* The input

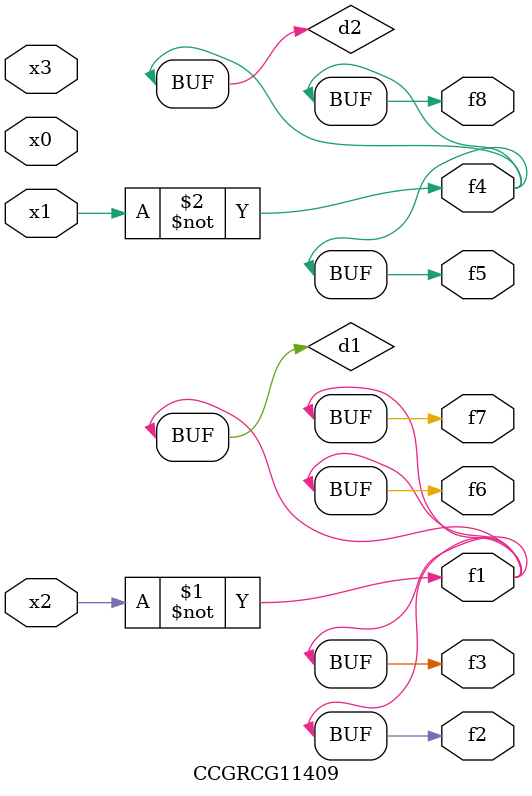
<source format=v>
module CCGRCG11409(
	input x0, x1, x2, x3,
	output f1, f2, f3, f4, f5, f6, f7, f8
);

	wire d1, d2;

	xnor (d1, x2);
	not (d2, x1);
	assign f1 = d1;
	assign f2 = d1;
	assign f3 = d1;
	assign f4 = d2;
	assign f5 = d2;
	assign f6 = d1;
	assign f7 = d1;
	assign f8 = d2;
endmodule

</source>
...
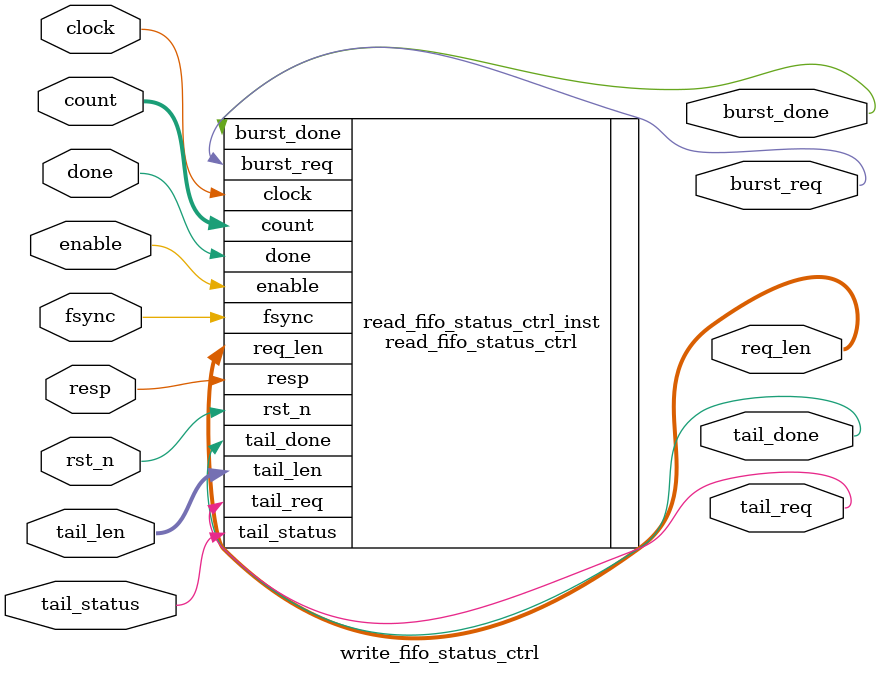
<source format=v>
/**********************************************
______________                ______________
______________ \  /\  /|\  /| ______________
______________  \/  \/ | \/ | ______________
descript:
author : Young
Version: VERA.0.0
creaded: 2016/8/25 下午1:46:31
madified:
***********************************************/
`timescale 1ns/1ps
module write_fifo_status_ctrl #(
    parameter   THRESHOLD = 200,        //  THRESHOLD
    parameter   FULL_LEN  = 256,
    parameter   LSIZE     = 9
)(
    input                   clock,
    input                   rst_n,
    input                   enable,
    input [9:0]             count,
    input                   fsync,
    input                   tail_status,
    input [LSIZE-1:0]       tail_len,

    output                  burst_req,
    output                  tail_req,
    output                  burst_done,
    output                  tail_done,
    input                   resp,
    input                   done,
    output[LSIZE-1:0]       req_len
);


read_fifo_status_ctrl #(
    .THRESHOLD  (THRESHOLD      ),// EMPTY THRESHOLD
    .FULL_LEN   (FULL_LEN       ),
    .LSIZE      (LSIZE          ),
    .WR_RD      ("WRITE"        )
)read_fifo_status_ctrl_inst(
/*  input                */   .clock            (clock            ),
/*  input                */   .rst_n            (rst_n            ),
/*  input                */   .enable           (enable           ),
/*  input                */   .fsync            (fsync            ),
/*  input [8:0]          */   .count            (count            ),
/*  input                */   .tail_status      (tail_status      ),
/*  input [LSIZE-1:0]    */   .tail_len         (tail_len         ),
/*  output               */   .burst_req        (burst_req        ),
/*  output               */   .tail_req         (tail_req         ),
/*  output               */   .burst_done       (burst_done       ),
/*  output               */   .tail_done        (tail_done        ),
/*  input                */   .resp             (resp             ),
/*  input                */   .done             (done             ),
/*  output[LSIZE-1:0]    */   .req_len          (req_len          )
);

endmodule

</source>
...
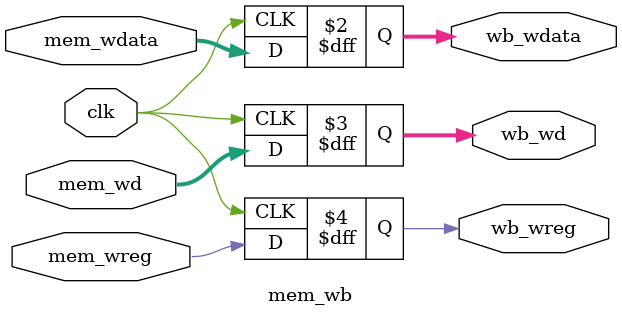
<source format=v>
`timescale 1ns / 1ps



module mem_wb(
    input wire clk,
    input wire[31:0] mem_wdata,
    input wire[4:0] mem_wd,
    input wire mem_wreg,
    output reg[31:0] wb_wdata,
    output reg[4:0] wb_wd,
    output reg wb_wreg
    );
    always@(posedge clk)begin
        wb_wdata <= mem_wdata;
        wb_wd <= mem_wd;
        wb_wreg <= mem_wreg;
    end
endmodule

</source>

* Task description
Only the count is wanted. Find the lines of the records that include the word "wire" and state how many.

* Solution to this task
5